In Bitter Message, and indeed throughout the SRL world, these anthro-robots’ repeated smashing into walls and ripping through fabric that signifiies skin are efforts to break through the barriers that hide meaning from mankind. In Pauline and collaborator Mark Heckert’s self-described “fictional worlds,” a bastard technology has replaced humanity, but also longs for that state — Pinocchio’s desperate desire to be a boy. Doubles and doppelgangers abound, from the black bag of blood, disturbingly reminiscent of a crumpled person, run over by a spiked steamroller in The Virtues of Negative Fascination; to the three dead rabbits jolted into jumping abjectly before a huge flaming poster of Billy Graham in SRL Reveals: A Cruel and Rebellious Plot to Pervert the Flesh of Beasts to Unholy Uses, one of the group’s most pointed attacks on religion. The sheer brio of these pieces, with their heady violence, frightening Boschian imagery, and metaphors of anguish and futility, makes them both unsettling and hynotic.

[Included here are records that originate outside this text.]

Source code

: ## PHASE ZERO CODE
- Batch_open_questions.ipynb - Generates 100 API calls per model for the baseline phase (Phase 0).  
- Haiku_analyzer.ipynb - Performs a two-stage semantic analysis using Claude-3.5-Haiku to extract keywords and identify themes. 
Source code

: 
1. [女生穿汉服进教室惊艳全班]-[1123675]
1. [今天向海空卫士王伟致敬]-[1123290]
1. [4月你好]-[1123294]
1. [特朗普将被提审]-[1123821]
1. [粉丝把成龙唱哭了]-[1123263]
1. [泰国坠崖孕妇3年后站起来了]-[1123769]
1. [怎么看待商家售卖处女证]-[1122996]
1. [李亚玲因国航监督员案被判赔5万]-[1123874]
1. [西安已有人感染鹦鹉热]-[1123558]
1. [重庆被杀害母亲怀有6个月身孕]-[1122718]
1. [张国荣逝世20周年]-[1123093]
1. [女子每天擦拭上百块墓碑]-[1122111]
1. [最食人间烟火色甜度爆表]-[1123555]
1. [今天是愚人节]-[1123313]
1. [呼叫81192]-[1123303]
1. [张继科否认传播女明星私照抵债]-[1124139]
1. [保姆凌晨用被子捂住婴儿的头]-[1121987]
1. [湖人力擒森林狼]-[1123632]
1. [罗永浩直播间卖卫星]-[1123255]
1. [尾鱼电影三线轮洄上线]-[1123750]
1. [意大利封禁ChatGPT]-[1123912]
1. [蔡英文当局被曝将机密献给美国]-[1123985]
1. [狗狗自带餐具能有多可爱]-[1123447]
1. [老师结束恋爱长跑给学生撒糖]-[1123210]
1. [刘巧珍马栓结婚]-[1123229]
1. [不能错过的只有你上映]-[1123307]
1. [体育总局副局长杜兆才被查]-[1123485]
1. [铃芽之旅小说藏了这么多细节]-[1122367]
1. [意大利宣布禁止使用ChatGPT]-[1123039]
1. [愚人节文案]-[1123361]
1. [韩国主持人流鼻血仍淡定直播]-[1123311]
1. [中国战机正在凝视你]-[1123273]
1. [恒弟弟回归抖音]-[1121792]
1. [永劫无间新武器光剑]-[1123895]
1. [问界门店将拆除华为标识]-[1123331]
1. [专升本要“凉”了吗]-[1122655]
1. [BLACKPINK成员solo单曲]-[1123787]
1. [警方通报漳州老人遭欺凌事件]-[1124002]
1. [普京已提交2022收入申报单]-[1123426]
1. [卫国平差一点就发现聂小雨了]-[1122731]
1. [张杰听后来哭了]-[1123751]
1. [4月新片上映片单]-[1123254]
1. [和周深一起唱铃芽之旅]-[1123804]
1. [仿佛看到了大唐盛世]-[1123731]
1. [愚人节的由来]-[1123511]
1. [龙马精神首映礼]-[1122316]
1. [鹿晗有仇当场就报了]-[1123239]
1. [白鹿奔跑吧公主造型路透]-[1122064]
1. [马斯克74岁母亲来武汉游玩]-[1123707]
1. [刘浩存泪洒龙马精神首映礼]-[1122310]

This tour highlights the group’s inventive use of hard science and scavenging. These are intricate contraptions requiring complicated computer programming and meticulous physical refinement and testing. While they bring much of their material with them, the group also must appropriate all manner of junkyard techno-trash, the leavings of a world that relies intensively on its machines while abandoning them when they fail or become outmoded — another of the group’s metaphors for the human condition. “We sort of breathe these things in,” one SRL-er says with a laugh. Of course, turnabout’s fair play, and they complain later that the police “stole” their fog machine.
Also evident on this tour is SRL’s provoking, almost sadistic attitude toward its audience, as it challenges the safe and sanitized relationship of art and viewer. Assistant director Matt Heckert says with a laugh, “I moved over to the edge and started abusing the audience a little bit.” In Art Space, recording a public piece that takes place in San Francisco, Pauline echoes this sentiment when he talks about the desire to “manipulate audiences … trap them.” In one of their most combative pieces, audiences stand perilously on a moving catwalk while the aforementioned giant finger comes at them, backgrounded by what Pauline calls “a sickening vibration” that causes headaches and nosebleeds in onlookers. Encouraged to interact, some brave watchers hit the robots with a stick that’s then partially devoured; others scramble away. Told about “problems” with the piece, Pauline suggests that potential viewers “size us up … Don’t trust.” (Indeed, even Pauline couldn’t “trust” his creations; it’s well known that most of the fingers on his right hand were blown off in a 1982 accident. They’ve also gotten him into trouble with the law.) As always, here the local Fire Department arrives, called by a panicked audience member, but all ends well when a fireman declares that what’s happening is indeed “art.”